Four years ago my father was facing the rest of his life in prison for a crime that I caught him committing. My father and I had been very close. Me catching him doing something very bad and reporting him, resulted in him facing multiple felonies and fifteen years behind bars. The whole experience was heartbreaking, devastating, and traumatic. The day before his prison sentencing, he chose to end his life.
The holidays are full of grief reminders for me and this tragic story. The day that my life imploded and I discovered his crimes happened the day after Thanksgiving. He ended his life on November 20th. His birthday is December 2nd, and Christmas was his favorite holiday.

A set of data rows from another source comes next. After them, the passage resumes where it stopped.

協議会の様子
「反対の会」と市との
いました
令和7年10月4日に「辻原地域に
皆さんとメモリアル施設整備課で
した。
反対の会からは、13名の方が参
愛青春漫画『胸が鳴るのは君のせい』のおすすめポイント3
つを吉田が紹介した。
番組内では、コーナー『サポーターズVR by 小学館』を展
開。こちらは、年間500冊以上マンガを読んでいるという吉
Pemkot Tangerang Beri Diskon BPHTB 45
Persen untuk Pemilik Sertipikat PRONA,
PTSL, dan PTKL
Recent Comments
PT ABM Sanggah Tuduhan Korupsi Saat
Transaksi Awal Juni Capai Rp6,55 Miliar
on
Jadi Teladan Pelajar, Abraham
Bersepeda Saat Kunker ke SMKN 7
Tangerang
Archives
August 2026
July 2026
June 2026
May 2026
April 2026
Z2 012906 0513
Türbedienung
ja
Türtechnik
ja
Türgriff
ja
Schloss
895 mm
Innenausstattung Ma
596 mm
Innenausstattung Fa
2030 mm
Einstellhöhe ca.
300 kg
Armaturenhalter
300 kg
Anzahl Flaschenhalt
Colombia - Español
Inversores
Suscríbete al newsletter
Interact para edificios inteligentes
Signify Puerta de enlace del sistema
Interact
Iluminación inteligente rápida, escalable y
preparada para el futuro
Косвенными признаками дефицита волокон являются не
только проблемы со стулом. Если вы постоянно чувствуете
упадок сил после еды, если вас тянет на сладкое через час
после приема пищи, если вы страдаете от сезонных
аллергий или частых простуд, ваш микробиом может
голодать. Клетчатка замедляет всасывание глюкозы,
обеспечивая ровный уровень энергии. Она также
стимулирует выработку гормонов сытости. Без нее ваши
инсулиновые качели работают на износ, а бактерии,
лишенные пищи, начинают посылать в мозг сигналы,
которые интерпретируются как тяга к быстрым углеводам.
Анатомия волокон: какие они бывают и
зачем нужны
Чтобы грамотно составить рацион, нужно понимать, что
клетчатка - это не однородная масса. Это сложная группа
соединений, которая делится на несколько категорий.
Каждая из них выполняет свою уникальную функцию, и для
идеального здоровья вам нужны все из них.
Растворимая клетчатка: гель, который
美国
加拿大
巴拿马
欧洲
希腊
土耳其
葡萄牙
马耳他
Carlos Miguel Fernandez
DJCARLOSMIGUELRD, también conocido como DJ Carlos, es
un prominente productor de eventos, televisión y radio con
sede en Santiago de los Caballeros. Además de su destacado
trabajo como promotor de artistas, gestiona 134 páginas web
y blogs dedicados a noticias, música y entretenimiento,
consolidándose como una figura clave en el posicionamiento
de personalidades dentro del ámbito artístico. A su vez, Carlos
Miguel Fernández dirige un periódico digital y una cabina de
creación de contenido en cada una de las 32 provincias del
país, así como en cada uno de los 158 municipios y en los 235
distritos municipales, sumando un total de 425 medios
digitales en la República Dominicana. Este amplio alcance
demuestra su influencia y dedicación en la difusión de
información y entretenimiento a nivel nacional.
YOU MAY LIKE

I know complicated grief very well, and it has taught me a lot about myself, what it means to love, and what it means to lose. Every year at this time, I prepare myself to ride the grief wave and revisit wounds that are still healing, happy and painful memories, and the most tragic storyline of my life. I’ve learned a thing or two about getting through this time of year, and I’d like so share some of my tips with you in hopes they may be helpful to someone who also finds this time of year tender and complicated.
- Do not hide from your grief. Befriend it. I have learned to see my grief as a dark messenger from beyond. While I don’t consider grief to be my BFF, I do invite it in, welcome it, have a cup of tea with it, and listen to it. Avoiding, denying, or locking it out only creates more hurt for you and others. Let it in.

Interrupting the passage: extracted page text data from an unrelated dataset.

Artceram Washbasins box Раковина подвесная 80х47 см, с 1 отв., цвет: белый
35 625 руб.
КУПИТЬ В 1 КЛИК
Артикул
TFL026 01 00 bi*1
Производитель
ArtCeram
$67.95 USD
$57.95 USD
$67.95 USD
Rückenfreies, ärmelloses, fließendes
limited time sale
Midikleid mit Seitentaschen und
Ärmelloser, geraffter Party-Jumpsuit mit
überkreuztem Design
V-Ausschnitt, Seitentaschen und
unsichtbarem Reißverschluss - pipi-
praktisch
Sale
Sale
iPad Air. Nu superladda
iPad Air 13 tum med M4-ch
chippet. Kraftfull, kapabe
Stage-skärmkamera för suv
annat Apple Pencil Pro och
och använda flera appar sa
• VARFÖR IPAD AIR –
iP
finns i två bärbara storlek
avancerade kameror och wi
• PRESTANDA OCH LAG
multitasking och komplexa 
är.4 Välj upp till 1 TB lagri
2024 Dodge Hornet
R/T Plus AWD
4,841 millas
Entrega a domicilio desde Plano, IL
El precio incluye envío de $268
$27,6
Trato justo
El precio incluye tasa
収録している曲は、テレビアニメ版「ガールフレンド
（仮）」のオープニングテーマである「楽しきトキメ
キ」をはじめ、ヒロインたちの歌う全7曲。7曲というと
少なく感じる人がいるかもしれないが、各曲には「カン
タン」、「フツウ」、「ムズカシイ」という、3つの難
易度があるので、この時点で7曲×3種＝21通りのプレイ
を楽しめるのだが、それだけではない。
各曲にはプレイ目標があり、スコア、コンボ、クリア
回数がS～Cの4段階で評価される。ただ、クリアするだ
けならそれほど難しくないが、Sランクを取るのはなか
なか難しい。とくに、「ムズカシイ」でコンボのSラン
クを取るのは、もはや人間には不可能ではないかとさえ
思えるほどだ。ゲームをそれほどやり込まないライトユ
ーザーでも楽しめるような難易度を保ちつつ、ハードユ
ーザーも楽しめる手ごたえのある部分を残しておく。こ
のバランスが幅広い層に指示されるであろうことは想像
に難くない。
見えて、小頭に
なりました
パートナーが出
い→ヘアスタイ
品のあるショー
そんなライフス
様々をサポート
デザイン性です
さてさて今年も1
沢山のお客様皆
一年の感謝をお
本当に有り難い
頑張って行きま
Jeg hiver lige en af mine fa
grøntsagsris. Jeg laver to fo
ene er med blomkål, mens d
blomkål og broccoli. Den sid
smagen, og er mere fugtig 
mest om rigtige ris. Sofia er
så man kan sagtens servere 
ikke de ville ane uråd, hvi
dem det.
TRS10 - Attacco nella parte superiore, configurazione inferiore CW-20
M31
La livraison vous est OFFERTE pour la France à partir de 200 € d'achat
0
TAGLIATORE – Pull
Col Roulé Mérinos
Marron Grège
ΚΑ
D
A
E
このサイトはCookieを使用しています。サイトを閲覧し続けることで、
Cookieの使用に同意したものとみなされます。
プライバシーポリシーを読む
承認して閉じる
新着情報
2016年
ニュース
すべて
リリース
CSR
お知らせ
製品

- Ride the wave. Grief comes in waves. Sometimes it’s a tsunami and sometimes it’s a gentle rock. There is a beginning, middle, and end to that wave. Wherever you are on the wave, remember that it will pass. Things will calm. You will feel happy again. This is just a moment in time.
- Grief is the result of loving. There are two sides to everything, and to open yourself up to love means you open yourself up to grief and loss. When it hurts, remember that it hurts so much because you loved so much. In those moments, try to dually feel the hurt and loss, alongside the love and tenderness. Do not let grief harden you. Let it be a path to the love you felt and still feel.
If you’re feeling the pangs of grief this season, know you are not alone. The older we get the more complex the holidays become. There are layers to our existence and new storylines get added to this time of year. You cannot live a long, happy life without grief. It is guaranteed. But if we change how we relate to grief, relate to those we’ve lost, and how we feel our pain, we can change how grief affects us and others.
Wishing you all of the feels this holiday season.